**DIRECTIONS**.
1/ Copy the thread from "Can you please" up to and including "some other way?", replacing "sample data" with "test data".
2/ Answer these questions from the thread:
(a) What does the runtime avoid using?
(b) Why was Amazon used?
(c) Which prefix is being removed from the post?
3/ Does the thread support each statement? Answer yes or no, quoting the words that decide it.
(a) The design goal is a control plane built specifically for Amazon.
(b) The Show HN prefix is being removed until there is clarity.
(c) When the layout changes, the system keeps working partially.

**TEXT**.
• tonyww a day ago

    One clarification since a few comments from coworkers/friends are circling this: Amazon isn’t the point here.

    We used it because it’s a dynamic, hostile UI, but the design goal is a site-agnostic control plane. That’s why the runtime avoids selectors and screenshots and instead operates on pruned semantic snapshots + verification gates.

    If the layout changes, the system doesn’t “half-work” — it fails deterministically with artifacts. That’s the behavior we’re optimizing for.

    • tomhow 14 hours ago

      Can you please clarify: is this project something that "people can play with"? I.e., can users download the code and sample data and try it out for themselves, or play with it some other way?

      That's a prerequisite for Show HN.

      I'm removing the Show HN prefix for now, until we get clarity. Then we can consider re-upping the post once we know exactly how to present it.

    • ares623 14 hours ago

      > If the layout changes, the system doesn’t “half-work” — it fails deterministically with artifacts. That’s the behavior we’re optimizing for.

Data records

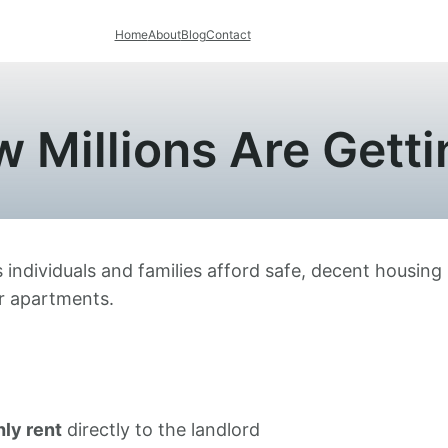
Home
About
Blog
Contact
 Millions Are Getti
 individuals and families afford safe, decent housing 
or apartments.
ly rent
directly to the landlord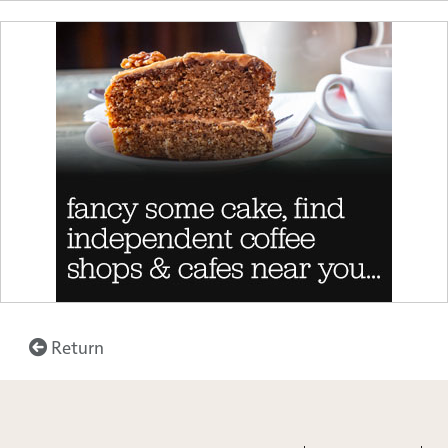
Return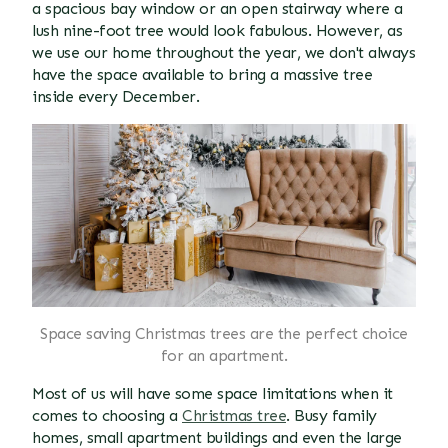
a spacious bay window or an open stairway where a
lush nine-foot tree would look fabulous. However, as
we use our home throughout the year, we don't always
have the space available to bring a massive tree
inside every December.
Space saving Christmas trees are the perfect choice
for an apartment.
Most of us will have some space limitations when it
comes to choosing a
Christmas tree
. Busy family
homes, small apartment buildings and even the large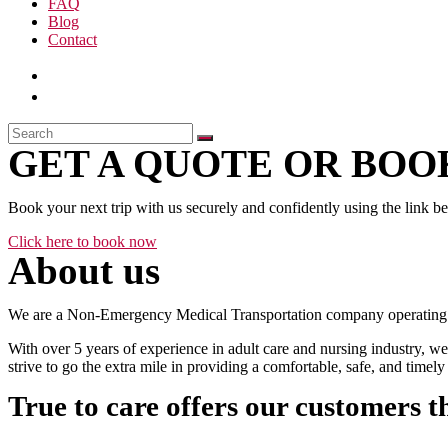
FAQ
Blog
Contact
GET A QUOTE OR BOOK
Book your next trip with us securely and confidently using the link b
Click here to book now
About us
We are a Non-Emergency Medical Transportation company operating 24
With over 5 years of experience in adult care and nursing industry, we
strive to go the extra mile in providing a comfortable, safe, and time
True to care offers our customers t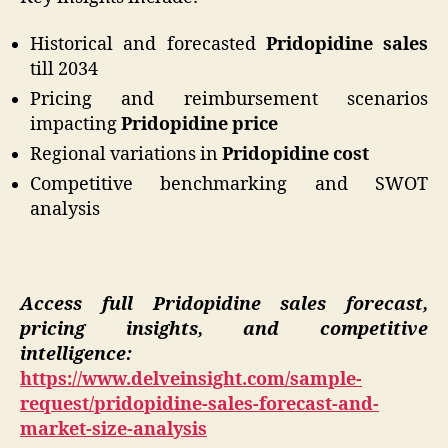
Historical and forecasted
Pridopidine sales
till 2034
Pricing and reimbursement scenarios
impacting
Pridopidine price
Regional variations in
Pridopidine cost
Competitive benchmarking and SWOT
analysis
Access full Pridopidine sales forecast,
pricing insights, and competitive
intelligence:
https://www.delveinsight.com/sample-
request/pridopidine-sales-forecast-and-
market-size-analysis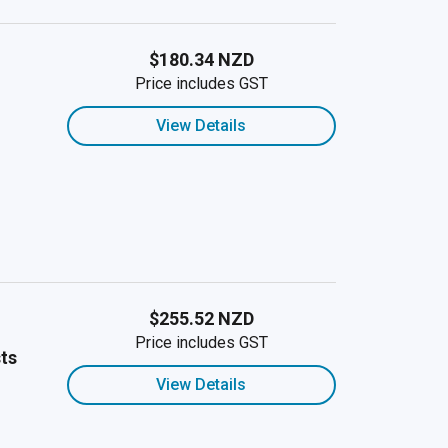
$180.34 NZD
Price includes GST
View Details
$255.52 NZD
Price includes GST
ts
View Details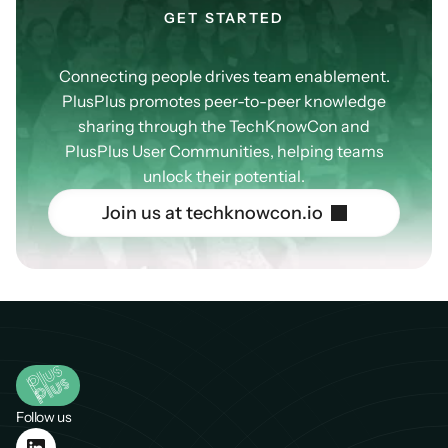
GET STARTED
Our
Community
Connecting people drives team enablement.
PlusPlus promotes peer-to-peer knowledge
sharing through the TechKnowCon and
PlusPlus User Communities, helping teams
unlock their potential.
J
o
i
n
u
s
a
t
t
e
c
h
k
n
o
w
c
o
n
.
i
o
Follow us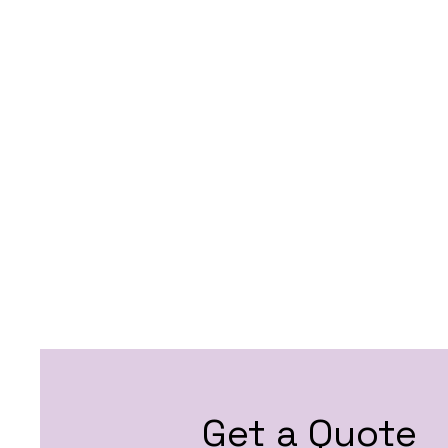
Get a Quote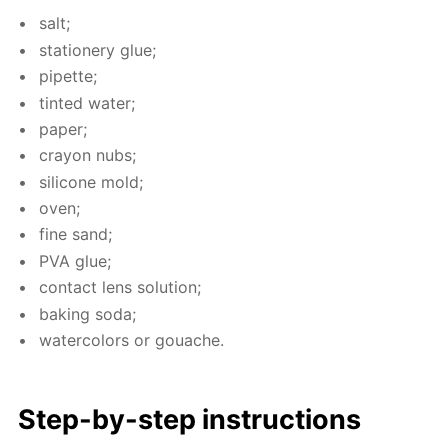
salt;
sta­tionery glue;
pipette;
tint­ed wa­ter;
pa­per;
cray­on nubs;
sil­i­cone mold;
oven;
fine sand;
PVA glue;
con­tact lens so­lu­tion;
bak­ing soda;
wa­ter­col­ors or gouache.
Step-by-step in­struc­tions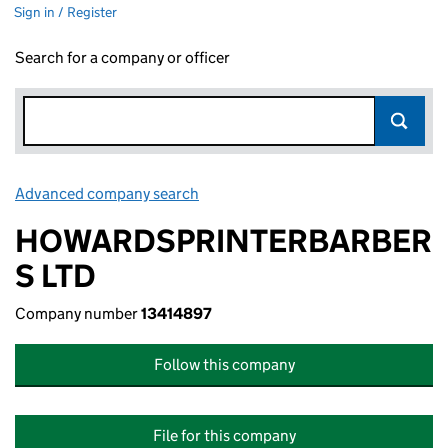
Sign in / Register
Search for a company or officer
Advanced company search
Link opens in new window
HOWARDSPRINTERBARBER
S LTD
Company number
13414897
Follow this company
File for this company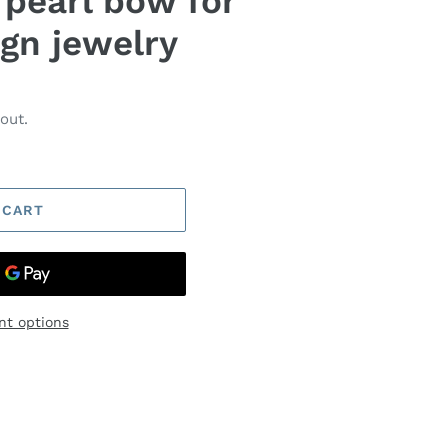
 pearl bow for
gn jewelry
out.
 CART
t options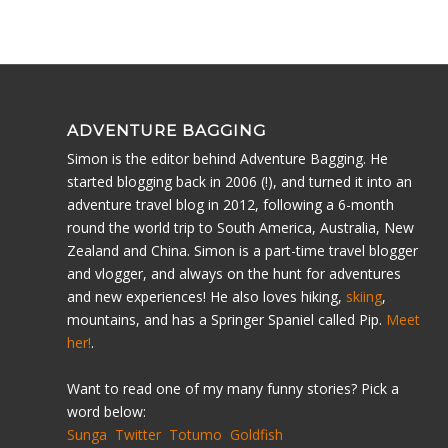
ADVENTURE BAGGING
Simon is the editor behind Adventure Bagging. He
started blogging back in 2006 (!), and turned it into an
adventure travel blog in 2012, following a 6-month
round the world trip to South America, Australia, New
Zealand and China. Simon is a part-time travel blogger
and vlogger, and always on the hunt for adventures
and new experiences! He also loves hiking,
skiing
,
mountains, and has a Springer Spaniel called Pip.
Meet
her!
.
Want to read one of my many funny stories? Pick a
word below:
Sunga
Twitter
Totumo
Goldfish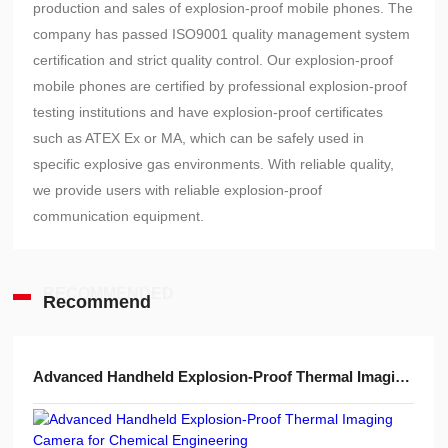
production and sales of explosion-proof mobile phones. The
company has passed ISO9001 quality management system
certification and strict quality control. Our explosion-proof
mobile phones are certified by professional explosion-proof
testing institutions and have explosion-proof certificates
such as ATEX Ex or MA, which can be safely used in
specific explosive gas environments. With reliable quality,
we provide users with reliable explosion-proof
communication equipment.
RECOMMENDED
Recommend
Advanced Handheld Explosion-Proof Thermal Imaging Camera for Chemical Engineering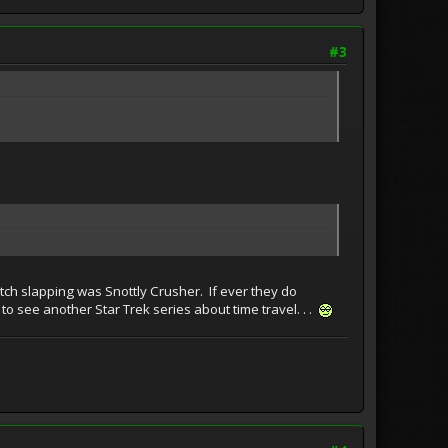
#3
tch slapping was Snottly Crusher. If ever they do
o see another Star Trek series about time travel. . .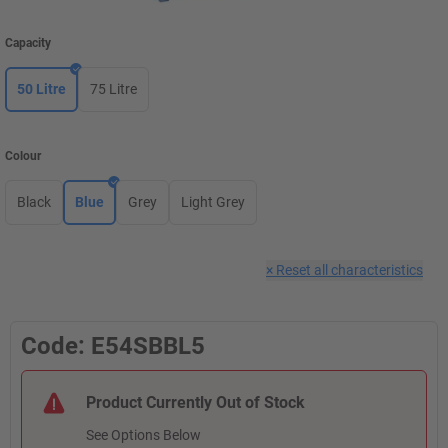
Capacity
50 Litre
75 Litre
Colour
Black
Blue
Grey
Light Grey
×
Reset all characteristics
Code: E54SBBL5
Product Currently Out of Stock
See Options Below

**RESPONSES PER TASK**.
1/
Can you please clarify: is this project something that "people can play with"? I.e., can users download the code and test data and try it out for themselves, or play with it some other way?

2/
(a) Selectors and screenshots.
(b) Because it's a dynamic, hostile UI.
(c) The Show HN prefix.

3/
(a) No: "the design goal is a site-agnostic control plane"
(b) Yes: "I'm removing the Show HN prefix for now, until we get clarity."
(c) No: "the system doesn’t “half-work” — it fails deterministically with artifacts"